[Collected data]
++++++

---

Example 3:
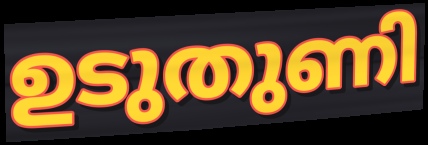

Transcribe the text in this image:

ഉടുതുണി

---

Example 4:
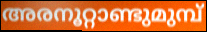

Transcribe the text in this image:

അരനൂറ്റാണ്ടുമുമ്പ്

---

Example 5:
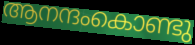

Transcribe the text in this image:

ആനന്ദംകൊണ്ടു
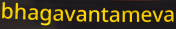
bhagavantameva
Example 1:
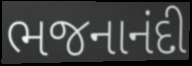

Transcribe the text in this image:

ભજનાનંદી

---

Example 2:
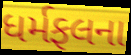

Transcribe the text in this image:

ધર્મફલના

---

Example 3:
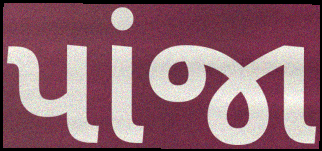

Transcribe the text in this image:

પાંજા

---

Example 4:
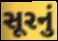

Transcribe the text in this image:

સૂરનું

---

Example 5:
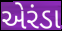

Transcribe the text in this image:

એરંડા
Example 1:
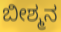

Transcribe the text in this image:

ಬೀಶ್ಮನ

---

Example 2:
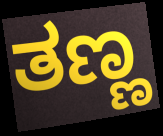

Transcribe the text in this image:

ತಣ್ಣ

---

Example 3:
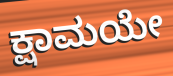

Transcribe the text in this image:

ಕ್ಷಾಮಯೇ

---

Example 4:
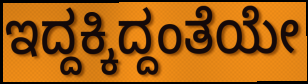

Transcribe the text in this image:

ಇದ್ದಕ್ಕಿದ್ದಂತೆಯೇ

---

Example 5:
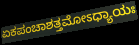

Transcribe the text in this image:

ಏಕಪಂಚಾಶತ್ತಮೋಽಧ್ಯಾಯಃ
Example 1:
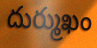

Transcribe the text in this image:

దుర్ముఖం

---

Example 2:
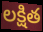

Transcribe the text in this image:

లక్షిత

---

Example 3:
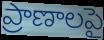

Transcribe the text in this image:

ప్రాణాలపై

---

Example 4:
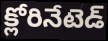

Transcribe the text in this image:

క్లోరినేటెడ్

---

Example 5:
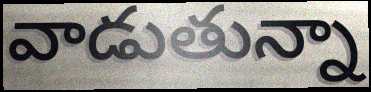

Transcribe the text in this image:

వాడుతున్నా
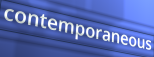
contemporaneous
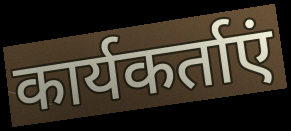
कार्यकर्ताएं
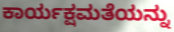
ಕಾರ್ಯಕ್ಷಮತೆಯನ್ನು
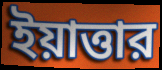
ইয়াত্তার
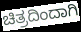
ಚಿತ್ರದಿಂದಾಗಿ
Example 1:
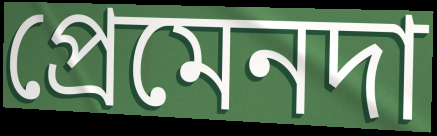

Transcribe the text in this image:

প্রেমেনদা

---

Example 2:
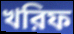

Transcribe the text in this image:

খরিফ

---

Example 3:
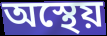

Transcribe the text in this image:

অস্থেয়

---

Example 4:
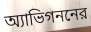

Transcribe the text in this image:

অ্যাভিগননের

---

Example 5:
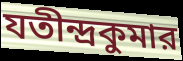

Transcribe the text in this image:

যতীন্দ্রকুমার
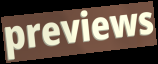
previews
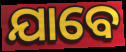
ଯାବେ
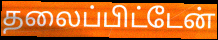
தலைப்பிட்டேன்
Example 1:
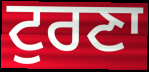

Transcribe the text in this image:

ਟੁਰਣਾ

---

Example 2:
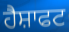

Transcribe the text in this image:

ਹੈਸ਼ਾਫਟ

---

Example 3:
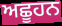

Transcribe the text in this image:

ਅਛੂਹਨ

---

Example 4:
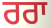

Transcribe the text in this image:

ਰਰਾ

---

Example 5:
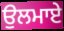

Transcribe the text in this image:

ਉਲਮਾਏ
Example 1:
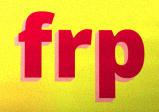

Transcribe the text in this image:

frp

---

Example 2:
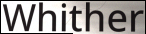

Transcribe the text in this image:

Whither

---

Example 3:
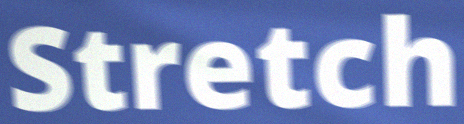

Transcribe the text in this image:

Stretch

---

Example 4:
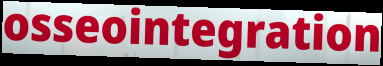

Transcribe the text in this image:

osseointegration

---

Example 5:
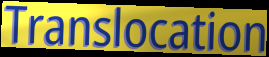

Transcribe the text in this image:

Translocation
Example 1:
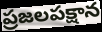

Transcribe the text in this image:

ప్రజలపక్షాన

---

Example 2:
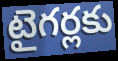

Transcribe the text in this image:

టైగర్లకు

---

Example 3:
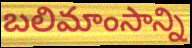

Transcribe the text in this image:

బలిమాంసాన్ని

++++++

> Problem: Although the records contain pictures, your copy should hold only the text, reproduced exactly.

> Result below:
---

Example 3:

Transcribe the text in this image:

ഉടുതുണി

---

Example 4:

Transcribe the text in this image:

അരനൂറ്റാണ്ടുമുമ്പ്

---

Example 5:

Transcribe the text in this image:

ആനന്ദംകൊണ്ടു
bhagavantameva
Example 1:

Transcribe the text in this image:

ભજનાનંદી

---

Example 2:

Transcribe the text in this image:

ધર્મફલના

---

Example 3:

Transcribe the text in this image:

પાંજા

---

Example 4:

Transcribe the text in this image:

સૂરનું

---

Example 5:

Transcribe the text in this image:

એરંડા
Example 1:

Transcribe the text in this image:

ಬೀಶ್ಮನ

---

Example 2:

Transcribe the text in this image:

ತಣ್ಣ

---

Example 3:

Transcribe the text in this image:

ಕ್ಷಾಮಯೇ

---

Example 4:

Transcribe the text in this image:

ಇದ್ದಕ್ಕಿದ್ದಂತೆಯೇ

---

Example 5:

Transcribe the text in this image:

ಏಕಪಂಚಾಶತ್ತಮೋಽಧ್ಯಾಯಃ
Example 1:

Transcribe the text in this image:

దుర్ముఖం

---

Example 2:

Transcribe the text in this image:

లక్షిత

---

Example 3:

Transcribe the text in this image:

ప్రాణాలపై

---

Example 4:

Transcribe the text in this image:

క్లోరినేటెడ్

---

Example 5:

Transcribe the text in this image:

వాడుతున్నా
contemporaneous
कार्यकर्ताएं
ಕಾರ್ಯಕ್ಷಮತೆಯನ್ನು
ইয়াত্তার
ಚಿತ್ರದಿಂದಾಗಿ
Example 1:

Transcribe the text in this image:

প্রেমেনদা

---

Example 2:

Transcribe the text in this image:

খরিফ

---

Example 3:

Transcribe the text in this image:

অস্থেয়

---

Example 4:

Transcribe the text in this image:

অ্যাভিগননের

---

Example 5:

Transcribe the text in this image:

যতীন্দ্রকুমার
previews
ଯାବେ
தலைப்பிட்டேன்
Example 1:

Transcribe the text in this image:

ਟੁਰਣਾ

---

Example 2:

Transcribe the text in this image:

ਹੈਸ਼ਾਫਟ

---

Example 3:

Transcribe the text in this image:

ਅਛੂਹਨ

---

Example 4:

Transcribe the text in this image:

ਰਰਾ

---

Example 5:

Transcribe the text in this image:

ਉਲਮਾਏ
Example 1:

Transcribe the text in this image:

frp

---

Example 2:

Transcribe the text in this image:

Whither

---

Example 3:

Transcribe the text in this image:

Stretch

---

Example 4:

Transcribe the text in this image:

osseointegration

---

Example 5:

Transcribe the text in this image:

Translocation
Example 1:

Transcribe the text in this image:

ప్రజలపక్షాన

---

Example 2:

Transcribe the text in this image:

టైగర్లకు

---

Example 3:

Transcribe the text in this image:

బలిమాంసాన్ని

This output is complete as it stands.